Estas pobres criaturas que vivem no mesmo prédio em que eu habito, ladrões, filósofos, coveiros, mulheres perdidas, são esmagadas para que alguma coisa se crie. Geram o mistério e o mar bravo da dor. Sob a nossa vista indiferente a cada passo se cumpre um milagre: sol, água a nascer, pinheiros bravios e vivos!...
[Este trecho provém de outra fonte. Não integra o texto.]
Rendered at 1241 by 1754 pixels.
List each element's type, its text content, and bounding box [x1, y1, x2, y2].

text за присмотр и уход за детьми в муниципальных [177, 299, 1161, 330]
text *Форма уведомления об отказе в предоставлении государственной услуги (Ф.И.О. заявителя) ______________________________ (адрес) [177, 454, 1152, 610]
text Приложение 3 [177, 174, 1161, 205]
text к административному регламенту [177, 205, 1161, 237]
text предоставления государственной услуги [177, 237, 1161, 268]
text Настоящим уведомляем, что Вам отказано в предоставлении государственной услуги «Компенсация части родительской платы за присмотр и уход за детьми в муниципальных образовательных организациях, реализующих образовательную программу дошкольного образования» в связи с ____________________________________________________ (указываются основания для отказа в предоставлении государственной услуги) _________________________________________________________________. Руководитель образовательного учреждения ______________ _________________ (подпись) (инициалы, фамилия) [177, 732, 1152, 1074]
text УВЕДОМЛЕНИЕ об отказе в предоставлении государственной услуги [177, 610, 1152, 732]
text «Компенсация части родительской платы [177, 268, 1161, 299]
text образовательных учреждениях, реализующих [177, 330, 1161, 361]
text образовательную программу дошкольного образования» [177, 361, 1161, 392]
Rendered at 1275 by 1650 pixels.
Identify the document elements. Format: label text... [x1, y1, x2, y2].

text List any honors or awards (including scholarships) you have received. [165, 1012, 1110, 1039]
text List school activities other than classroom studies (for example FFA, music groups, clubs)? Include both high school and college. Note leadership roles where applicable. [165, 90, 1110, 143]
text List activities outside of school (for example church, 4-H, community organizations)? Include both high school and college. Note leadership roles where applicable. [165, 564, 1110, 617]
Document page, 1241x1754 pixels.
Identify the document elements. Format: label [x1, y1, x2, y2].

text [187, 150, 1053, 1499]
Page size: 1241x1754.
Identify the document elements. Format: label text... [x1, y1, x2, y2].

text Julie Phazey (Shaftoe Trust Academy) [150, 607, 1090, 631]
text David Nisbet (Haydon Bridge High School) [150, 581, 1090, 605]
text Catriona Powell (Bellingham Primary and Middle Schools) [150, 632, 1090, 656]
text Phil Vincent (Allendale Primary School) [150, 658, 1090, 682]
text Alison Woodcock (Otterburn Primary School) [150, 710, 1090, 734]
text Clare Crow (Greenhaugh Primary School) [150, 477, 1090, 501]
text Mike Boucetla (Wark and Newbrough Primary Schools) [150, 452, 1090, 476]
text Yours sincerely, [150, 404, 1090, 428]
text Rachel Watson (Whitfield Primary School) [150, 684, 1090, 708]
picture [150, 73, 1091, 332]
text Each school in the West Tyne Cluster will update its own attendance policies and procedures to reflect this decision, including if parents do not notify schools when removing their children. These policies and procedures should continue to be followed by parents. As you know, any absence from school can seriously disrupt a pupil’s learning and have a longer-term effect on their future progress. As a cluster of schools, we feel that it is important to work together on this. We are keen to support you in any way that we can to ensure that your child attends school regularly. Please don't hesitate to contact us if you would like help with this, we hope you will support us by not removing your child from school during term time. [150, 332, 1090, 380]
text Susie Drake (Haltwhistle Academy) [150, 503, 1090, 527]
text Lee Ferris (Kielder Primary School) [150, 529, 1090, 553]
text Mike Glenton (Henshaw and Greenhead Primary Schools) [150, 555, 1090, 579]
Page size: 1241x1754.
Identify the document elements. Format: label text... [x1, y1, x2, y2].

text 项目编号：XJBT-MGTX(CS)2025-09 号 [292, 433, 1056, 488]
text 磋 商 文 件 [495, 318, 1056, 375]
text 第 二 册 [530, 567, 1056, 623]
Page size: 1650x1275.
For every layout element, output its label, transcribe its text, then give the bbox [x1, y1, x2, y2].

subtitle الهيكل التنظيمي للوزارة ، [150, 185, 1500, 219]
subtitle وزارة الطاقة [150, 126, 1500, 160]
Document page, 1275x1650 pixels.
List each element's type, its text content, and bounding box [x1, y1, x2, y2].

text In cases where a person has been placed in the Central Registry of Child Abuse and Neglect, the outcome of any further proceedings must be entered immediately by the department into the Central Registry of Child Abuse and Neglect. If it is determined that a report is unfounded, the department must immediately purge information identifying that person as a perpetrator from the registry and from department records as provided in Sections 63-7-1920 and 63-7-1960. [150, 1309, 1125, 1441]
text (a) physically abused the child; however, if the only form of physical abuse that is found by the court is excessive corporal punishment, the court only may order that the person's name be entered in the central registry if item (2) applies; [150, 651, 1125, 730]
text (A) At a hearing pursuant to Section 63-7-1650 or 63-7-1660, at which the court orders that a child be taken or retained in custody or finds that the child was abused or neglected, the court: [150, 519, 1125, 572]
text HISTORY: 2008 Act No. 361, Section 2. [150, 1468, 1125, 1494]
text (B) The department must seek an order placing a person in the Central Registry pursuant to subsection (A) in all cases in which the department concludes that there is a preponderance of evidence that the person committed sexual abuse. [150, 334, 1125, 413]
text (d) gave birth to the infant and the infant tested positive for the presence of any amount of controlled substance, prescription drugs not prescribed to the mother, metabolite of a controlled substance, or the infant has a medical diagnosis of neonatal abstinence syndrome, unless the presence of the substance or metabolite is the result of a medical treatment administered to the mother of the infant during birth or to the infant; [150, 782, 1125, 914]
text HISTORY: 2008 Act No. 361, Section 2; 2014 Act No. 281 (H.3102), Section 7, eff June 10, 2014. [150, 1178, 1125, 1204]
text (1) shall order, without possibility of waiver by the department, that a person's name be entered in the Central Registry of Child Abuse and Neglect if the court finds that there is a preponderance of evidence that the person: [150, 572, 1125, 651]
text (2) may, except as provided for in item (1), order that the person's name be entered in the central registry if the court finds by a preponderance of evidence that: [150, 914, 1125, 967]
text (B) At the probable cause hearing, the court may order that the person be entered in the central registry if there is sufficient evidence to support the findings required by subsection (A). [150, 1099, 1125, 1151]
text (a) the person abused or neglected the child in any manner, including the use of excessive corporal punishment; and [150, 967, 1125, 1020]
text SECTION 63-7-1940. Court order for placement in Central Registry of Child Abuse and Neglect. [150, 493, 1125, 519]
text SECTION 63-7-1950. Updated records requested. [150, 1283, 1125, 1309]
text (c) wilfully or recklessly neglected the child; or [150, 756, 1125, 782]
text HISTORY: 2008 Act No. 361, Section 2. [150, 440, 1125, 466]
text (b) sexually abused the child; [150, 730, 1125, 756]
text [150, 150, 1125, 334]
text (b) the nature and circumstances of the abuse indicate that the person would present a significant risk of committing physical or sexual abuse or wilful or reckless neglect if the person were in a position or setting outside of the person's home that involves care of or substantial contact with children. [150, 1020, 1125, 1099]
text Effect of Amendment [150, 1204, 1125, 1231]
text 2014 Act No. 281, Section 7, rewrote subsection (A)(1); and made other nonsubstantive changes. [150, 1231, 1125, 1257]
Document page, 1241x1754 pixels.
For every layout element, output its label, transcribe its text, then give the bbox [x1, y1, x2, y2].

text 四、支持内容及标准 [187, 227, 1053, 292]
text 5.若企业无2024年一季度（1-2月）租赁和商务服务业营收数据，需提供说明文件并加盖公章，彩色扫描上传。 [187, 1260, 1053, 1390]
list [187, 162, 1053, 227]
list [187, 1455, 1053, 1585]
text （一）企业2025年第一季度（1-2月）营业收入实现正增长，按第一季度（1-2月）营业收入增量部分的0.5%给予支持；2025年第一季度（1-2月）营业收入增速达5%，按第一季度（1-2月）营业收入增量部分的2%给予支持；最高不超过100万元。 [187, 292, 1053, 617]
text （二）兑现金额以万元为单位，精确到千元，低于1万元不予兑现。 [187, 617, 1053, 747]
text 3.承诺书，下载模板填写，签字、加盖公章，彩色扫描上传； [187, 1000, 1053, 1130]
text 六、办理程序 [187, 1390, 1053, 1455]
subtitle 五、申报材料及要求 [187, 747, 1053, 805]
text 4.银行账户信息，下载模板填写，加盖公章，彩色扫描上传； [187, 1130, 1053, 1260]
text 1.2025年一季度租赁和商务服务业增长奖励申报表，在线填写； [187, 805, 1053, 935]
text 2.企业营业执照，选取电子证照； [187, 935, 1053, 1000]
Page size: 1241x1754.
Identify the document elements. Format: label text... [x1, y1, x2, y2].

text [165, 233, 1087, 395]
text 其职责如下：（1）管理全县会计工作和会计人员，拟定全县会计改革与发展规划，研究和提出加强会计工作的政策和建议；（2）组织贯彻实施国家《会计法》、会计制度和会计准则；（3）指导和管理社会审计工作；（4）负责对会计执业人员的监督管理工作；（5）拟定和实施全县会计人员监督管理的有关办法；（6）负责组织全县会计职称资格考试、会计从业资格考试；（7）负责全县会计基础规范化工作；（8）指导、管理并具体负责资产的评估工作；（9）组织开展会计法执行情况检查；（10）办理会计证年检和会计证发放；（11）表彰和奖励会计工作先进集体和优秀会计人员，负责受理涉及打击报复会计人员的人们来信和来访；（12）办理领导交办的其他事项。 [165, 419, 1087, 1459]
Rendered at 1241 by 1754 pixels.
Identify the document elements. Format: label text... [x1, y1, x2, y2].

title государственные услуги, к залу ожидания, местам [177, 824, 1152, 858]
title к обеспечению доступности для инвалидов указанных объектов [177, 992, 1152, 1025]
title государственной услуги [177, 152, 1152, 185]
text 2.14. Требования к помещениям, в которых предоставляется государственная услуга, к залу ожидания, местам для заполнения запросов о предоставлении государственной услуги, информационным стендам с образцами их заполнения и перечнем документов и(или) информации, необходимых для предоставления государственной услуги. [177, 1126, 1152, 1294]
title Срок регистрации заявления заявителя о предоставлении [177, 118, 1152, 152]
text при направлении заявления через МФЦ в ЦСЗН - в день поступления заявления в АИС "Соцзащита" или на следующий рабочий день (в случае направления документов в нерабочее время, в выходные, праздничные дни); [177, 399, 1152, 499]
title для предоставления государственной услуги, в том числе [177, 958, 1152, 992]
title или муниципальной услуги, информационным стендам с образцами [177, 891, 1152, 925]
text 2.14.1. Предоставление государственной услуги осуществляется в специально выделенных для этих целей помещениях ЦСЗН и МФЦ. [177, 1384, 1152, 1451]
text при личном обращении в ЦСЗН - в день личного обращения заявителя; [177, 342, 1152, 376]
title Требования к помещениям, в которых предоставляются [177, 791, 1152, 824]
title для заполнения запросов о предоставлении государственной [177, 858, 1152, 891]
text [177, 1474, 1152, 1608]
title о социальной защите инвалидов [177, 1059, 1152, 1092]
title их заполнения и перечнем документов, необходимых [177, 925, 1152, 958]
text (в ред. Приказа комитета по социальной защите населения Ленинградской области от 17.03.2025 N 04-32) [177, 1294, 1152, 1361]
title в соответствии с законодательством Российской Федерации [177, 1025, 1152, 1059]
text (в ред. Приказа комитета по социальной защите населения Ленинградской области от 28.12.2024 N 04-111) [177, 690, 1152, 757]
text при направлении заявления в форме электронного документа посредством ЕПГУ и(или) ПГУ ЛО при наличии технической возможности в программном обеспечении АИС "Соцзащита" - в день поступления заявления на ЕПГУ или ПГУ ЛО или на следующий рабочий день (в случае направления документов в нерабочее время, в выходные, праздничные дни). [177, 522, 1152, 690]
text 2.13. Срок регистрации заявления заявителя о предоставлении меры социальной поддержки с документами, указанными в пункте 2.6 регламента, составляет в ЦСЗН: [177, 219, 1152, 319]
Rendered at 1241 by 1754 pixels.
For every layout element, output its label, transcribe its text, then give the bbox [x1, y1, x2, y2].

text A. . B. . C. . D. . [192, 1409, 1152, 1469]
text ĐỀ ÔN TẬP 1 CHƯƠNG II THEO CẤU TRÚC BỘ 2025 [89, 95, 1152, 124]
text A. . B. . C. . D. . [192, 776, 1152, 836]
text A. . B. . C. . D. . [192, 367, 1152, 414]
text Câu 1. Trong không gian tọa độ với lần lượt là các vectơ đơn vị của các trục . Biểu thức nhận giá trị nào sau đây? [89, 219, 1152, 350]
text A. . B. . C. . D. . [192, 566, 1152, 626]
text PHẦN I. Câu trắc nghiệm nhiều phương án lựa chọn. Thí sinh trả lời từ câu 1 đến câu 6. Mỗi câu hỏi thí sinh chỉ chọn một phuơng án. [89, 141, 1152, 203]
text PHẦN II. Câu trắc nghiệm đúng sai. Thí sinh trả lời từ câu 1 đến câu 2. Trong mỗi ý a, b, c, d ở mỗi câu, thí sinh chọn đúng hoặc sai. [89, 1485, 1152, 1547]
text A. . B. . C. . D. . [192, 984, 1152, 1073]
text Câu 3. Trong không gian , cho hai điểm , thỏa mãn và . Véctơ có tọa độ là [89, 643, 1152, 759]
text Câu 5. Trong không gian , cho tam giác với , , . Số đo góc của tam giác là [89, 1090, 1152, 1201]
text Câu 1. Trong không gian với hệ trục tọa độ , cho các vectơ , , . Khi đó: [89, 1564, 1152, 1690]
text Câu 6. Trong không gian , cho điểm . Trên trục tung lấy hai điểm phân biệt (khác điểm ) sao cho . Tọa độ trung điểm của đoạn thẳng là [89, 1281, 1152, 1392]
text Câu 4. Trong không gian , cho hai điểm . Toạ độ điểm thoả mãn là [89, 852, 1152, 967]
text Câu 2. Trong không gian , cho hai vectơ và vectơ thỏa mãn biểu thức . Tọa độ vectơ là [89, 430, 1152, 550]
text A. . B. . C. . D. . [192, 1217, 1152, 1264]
Escutai... As coisas choram. Nesta noite de frio inverno – ventania – o que as coisas dirão!... – o vento despedaça-as e é sempre triste ouvir cair tantas lágrimas.
Por momentos quedam-se numa quietação, como se ficassem a escutar ou a falar baixinho entre si...
Eu tremo e, para me esquecer, deito-me a escrever o meu livro A Árvore. E do lodo destas coisas humildes que eu construo a minha estátua disforme...
Ora uma tarde destas, embebido nos meus pensamentos como num largo horizonte, não reparei que pela porta aberta alguém entrara. De forma que tive um sobressalto, ao ouvir a meu lado numa voz pausada:
– Maquinações filosóficas, meu preclaro amigo...
– Hein?
Era o Pita, mas o Pita transfigurado e triste; o Pita com dentes de menos e não sei que doloroso sorriso; o Pita mais velho e mais sórdido.
– Maquinações filosóficas, meu preclaro amigo.
A realidade é triste e amarga. Isto que daqui vê e não compreende, árvores, montes e águas, é no fundo tão revolvido e espezinhado como o lodo humano. Vem uma raiz e despedaça outra raiz, um braço que se crie empurra logo outro braço. Cada monte gera tanto ódio como o coração do homem.
– Porventura o amigo já viu árvores ao pé? Eu só vi a do saguão.
– Sim, conheço-as não só dos bons autores, como de ter dormido à sua sombra movediça e fresca... São diferentes: são vivas e enormes...
– E o mar?
– O mar, que daqui vê ao longe, todo de poeira verde, é trágico e feroz.